Empezó a describir cómo había muerto, pero Tayeh la interrumpió.
- Sabemos cómo murió. Murió de desesperación. Háblenos del funeral.
- Pidió ser enterrado en Hebrón, en El Jalil, de modo que le llevaron al puente Allenby. Los sionistas no los dejaron cruzar, así que Michel, Fatmeh y dos amigos llevaron el ataúd a una colina alta, y cuando cayó la noche cavaron una tumba en un lugar desde el cual pudiera ver, del otro lado de la frontera, la tierra que los sionistas le habían robado.
- ¿Dónde está El Jalil, mientras tanto?
- Ausente. Ha estado ausente durante años. Fuera de contacto. Luchando. Pero esa noche, mientras están tapando la tumba, apareció de pronto.
- ¿Y?
- Ayudó a cerrar la tumba. Después le dijo a Michel que fuera a luchar.
- ¿Ir a luchar? -repitió Tayeh.
- Dijo que había llegado el momento de atacar a los judíos. En todas partes. Ya no debía hacerse distinción entre judío e israelí. Dijo que toda la raza judía era una base del poderío sionista y que los sionistas no descansarían hasta haber destruido a nuestro pueblo. Nuestra única posibilidad era obligar al mundo a escuchar. Una y otra vez. Si iban a destruirse vidas inocentes, ¿por qué siempre tenían que ser palestinas? Los palestinos no iban a imitar a los judíos y a esperar dos mil años para volver al hogar.
- ¿Y entonces? -preguntó Tayeh, inconmovible.
- Entonces Michel tenía que ir a Europa. El Jalil lo arreglaría. A transformarse en un estudiante, pero también en un combatiente.

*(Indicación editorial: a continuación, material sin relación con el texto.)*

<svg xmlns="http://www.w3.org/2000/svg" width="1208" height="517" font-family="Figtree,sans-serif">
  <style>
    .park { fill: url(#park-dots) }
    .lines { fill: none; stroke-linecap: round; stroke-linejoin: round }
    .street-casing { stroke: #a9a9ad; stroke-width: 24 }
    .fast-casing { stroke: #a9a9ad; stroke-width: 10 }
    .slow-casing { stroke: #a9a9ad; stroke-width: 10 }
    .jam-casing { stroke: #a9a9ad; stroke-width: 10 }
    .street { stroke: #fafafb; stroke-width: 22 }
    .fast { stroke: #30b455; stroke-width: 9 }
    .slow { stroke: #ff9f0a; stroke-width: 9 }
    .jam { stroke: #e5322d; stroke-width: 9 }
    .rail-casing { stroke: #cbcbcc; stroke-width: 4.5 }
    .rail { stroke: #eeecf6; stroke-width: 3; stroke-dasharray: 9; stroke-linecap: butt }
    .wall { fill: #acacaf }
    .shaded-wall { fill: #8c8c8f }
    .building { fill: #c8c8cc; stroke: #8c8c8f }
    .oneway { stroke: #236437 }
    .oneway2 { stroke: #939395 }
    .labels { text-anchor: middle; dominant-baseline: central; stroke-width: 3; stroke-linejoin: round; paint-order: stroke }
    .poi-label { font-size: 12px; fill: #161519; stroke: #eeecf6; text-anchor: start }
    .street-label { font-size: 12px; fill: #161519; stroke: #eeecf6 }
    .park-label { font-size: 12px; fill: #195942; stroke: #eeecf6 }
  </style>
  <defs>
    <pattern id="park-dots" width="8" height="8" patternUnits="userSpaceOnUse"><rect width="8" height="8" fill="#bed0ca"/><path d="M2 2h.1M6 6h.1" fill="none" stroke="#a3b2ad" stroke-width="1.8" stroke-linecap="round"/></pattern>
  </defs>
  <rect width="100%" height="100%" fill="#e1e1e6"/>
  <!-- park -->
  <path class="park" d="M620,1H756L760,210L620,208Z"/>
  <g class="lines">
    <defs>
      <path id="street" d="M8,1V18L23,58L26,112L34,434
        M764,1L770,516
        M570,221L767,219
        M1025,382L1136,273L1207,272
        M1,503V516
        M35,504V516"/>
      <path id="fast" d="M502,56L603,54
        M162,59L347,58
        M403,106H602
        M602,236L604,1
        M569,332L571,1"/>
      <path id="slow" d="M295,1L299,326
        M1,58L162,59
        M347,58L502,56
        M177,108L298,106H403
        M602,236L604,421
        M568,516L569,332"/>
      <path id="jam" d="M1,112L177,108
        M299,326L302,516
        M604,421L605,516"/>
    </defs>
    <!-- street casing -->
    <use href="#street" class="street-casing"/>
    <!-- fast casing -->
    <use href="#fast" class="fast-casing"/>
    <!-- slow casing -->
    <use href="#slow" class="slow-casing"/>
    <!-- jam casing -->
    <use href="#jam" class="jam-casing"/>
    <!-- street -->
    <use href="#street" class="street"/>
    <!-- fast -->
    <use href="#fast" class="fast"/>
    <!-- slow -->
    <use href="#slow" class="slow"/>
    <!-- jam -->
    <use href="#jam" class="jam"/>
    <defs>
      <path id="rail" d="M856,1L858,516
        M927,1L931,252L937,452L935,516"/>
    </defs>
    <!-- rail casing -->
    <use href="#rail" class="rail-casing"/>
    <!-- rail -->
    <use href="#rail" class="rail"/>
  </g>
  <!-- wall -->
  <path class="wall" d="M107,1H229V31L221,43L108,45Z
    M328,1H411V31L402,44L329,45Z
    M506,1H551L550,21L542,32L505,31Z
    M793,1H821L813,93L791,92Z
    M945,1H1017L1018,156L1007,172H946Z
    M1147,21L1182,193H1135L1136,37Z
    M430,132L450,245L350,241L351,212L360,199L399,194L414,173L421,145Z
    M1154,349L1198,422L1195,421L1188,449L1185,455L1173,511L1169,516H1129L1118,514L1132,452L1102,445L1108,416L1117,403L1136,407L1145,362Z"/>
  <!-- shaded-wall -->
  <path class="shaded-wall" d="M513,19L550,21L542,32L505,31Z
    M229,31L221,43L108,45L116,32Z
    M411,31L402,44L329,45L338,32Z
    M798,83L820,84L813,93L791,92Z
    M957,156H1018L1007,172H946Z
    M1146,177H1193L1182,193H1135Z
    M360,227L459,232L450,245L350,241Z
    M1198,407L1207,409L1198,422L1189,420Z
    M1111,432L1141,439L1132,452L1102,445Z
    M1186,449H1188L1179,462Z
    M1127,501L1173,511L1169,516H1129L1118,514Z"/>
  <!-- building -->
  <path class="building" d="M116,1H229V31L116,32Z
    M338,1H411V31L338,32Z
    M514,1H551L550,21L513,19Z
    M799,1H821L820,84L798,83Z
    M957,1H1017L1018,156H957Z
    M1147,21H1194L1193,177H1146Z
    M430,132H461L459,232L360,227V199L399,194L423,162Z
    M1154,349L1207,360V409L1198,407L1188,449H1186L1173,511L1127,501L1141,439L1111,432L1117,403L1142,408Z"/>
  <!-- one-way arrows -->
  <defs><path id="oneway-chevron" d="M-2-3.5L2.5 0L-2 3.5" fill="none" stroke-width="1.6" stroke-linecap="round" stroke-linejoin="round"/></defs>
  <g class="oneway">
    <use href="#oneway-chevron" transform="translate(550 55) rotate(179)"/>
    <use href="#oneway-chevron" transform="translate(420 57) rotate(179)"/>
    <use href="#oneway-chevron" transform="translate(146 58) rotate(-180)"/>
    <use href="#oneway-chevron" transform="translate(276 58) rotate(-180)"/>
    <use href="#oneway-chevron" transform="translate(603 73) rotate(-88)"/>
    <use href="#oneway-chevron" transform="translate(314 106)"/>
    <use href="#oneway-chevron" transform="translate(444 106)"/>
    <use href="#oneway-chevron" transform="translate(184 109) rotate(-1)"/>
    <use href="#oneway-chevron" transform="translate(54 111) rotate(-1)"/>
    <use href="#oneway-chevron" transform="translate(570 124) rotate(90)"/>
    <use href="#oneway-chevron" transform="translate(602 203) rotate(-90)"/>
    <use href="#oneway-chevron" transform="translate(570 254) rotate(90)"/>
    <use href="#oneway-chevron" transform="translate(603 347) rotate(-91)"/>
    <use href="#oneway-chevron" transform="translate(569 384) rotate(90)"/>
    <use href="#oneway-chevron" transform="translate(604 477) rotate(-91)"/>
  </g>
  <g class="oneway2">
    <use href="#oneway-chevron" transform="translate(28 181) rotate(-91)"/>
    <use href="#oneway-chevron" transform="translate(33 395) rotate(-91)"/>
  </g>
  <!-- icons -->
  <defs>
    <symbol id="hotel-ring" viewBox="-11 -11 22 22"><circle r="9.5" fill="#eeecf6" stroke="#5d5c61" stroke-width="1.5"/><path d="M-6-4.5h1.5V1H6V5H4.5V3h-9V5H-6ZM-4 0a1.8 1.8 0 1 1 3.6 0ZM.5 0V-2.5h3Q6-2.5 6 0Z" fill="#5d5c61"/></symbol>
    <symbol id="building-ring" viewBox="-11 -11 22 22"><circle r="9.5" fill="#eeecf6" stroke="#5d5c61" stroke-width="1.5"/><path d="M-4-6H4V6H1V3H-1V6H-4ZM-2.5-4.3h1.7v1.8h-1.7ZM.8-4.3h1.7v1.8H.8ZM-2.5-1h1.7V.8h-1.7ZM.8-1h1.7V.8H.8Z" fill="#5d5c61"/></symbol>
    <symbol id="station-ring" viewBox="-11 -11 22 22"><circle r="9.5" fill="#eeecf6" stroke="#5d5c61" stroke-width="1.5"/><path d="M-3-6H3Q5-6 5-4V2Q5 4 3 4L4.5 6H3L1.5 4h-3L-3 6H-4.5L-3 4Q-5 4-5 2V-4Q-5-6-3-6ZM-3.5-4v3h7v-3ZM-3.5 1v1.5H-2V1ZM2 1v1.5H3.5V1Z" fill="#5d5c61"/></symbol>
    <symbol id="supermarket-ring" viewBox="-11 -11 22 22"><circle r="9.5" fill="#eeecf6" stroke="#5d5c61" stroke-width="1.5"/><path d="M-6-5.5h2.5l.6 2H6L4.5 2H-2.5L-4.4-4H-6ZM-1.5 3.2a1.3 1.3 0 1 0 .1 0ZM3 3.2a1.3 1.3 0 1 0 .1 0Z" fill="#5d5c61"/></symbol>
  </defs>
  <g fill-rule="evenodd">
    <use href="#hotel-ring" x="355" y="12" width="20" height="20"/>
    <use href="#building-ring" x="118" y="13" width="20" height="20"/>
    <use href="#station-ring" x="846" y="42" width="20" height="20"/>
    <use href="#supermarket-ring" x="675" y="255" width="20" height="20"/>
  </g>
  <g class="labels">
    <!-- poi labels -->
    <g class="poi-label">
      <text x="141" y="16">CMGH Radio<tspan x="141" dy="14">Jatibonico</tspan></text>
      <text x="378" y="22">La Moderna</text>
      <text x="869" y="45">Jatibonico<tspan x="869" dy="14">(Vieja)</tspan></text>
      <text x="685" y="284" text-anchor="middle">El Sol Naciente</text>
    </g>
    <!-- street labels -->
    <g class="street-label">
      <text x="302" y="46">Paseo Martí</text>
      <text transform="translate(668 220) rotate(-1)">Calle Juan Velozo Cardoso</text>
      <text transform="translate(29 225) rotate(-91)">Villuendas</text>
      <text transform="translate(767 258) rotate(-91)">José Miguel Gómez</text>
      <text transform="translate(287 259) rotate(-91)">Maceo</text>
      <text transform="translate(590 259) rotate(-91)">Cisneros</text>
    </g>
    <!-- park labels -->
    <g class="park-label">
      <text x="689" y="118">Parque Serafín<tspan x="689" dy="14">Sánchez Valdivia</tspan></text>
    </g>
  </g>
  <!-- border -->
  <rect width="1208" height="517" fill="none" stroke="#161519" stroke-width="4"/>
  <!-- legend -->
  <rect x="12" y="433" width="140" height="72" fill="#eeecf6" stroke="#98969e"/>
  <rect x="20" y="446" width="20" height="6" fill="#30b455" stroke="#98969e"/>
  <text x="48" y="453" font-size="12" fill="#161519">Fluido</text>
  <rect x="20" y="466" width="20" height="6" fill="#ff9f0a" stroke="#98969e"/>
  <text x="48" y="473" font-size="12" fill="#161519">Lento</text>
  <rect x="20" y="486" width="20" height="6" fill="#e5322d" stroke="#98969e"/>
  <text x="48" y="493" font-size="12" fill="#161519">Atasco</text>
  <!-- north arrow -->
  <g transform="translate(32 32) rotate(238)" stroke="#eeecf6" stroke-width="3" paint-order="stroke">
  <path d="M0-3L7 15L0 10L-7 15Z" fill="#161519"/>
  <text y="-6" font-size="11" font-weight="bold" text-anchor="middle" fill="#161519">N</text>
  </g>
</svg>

Fatmeh habló, no por mucho tiempo.
- Dice que su hermano pequeño tenía una gran boca y que Dios fue sabio al cerrarla cuando lo hizo -dijo Tayeh y, llamando a los chicos, cojeó rápidamente hacia adelante, escaleras abajo. Pero Fatmeh puso una mano en el brazo de Charlie y la retuvo y la miró una vez más con curiosidad franca, pero amistosa. Una junto a otra, las dos mujeres regresaron por el corredor. A la puerta de la clínica, Fatmeh volvió a mirarla, esta vez con indisimulado desconcierto. Después besó a Charlie en la mejilla. Lo último que Charlie vio fue que recuperaba el bebé y se ponía en seguida a limpiarle los ojos, y, si Tayeh no hubiera estado instándola a que se diese prisa, se hubiera quedado a ayudar a Fatmeh para siempre.
- Debe esperar -le dijo Tayeh mientras la llevaba al campo-. Después de todo, no la esperábamos. No la invitamos.
A primera vista le pareció que la había llevado a una aldea, porque a la luz de los faros las terrazas de casuchas blancas que poblaban la falda de la colina parecían bastante atractivas. Pero a medida que continuaban, el lugar comenzó a verse, y cuando alcanzaron la cumbre de la colina estaba en una ciudad improvisada, construida para miles de personas. Un hombre grisáceo, digno, los recibió, pero fue en Tayeh en quien derramaba su simpatía. Llevaba zapatos negros lustrados y un uniforme color caqui rígidamente planchado, y ella supuso que se había puesto sus mejores ropas para recibir a Tayeh.
- Es el jefe aquí -dijo simplemente Tayeh, presentándole-. Sabe que es usted inglesa, pero nada más. No preguntará.